Paragraph 151 of the code defined the Southern states as ineligible for the very protections the code was supposedly written to enforce:

“The tern rebellion is applied to an insurrection of large extent, and is usually a war between the legitimate government of a country and portions of its provinces of the same who seek to throw off their allegiance to it and set up a government of their own.”

Of course, the great historical irony here is that this is the PRECISELY the concept of Liberty that the colonial governments had in 1776 when they adopted the Declaration of Independence and created the very Union that was now, in a curious case of national patricide, trying to overthrow and destroy.

By defining the Southern position as “rebellion” rather than “secession” the Lieber Code becomes a self-annihilating document, which allows the Federal armed forces to make war on civilians; that is, it considers them “disloyal citizens.”

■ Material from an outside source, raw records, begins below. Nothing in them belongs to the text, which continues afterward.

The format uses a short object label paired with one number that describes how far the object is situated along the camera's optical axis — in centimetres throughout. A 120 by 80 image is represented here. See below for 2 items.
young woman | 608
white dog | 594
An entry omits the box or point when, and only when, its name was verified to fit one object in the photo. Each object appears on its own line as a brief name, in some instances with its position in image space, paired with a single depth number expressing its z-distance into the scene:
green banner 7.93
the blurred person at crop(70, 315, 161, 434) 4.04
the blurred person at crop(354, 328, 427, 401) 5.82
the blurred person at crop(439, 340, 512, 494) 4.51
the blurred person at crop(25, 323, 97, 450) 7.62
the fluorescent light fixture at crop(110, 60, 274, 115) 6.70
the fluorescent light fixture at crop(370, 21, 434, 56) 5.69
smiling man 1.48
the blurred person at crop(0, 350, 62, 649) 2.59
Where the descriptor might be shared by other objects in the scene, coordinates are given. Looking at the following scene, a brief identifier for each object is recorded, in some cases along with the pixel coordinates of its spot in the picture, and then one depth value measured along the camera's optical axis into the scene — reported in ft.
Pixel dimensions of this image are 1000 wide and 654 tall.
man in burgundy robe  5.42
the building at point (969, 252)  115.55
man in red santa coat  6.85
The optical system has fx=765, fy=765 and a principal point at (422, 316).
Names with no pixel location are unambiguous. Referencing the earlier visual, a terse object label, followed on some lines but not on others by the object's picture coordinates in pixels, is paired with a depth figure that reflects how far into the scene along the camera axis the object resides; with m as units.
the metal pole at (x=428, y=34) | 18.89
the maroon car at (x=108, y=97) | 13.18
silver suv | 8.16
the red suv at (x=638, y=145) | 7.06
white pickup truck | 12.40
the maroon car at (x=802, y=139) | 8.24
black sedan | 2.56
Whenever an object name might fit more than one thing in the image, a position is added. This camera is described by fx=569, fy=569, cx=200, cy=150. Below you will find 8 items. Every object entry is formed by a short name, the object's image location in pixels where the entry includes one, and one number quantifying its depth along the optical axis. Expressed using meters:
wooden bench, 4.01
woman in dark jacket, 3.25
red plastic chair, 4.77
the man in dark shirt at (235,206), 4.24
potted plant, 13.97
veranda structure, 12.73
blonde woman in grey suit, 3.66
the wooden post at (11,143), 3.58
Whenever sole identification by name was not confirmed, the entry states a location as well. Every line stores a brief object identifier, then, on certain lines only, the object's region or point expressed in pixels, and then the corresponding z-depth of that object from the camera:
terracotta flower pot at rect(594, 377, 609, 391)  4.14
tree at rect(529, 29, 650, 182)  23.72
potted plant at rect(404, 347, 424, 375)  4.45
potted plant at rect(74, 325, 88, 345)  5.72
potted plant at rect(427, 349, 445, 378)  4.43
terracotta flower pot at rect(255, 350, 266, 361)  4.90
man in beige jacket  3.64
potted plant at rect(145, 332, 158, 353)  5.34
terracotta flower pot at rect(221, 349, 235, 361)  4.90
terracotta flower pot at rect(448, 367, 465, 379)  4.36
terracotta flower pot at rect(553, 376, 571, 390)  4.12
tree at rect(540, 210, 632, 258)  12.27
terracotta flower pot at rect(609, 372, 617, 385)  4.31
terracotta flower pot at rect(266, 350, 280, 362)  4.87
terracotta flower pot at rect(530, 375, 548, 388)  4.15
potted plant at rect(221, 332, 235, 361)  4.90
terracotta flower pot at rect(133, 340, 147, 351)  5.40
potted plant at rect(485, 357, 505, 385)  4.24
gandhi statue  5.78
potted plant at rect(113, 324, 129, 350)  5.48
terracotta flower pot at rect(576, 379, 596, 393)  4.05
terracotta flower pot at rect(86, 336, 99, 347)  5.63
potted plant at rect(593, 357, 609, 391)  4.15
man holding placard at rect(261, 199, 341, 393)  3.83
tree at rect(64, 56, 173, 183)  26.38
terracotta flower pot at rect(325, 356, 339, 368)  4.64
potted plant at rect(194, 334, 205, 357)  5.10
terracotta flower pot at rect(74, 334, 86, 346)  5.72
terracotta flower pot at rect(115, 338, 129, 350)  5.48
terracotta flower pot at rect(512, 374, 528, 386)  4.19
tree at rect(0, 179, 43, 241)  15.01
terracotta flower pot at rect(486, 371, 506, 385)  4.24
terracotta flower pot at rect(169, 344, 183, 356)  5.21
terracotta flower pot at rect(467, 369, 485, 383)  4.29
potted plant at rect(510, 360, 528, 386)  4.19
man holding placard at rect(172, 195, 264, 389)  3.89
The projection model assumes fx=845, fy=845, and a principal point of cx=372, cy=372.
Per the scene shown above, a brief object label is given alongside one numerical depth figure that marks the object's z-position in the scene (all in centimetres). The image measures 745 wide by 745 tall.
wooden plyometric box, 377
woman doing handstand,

Paragraph 156 of the Code states that the commander in the field:

“will throw the burden of the war as much as lies within his power on the disloyal citizens” – that is, the very citizens whose place in the “sacred, perpetual union” the Lincoln Government was waging a very bloody and destructive war to preserve.

Lastly, the Code considers any sort of resistance, “armed or unarmed,” to be a war against the Federal Government of the United States and therefore an act of treason.

Before leaving the codes of warfare as they were understood by the opposing armies, we should take a look at the code that was understood to be in force by the Confederacy.

The South, whose military commanders were from families steeped in military tradition, took the codes of conduct towards civilians that were taught in West Point and other military colleges in the South very seriously.  They did NOT operate under the doctrine of “military necessity,” which overrode all other humanitarian considerations in pursuit of victory.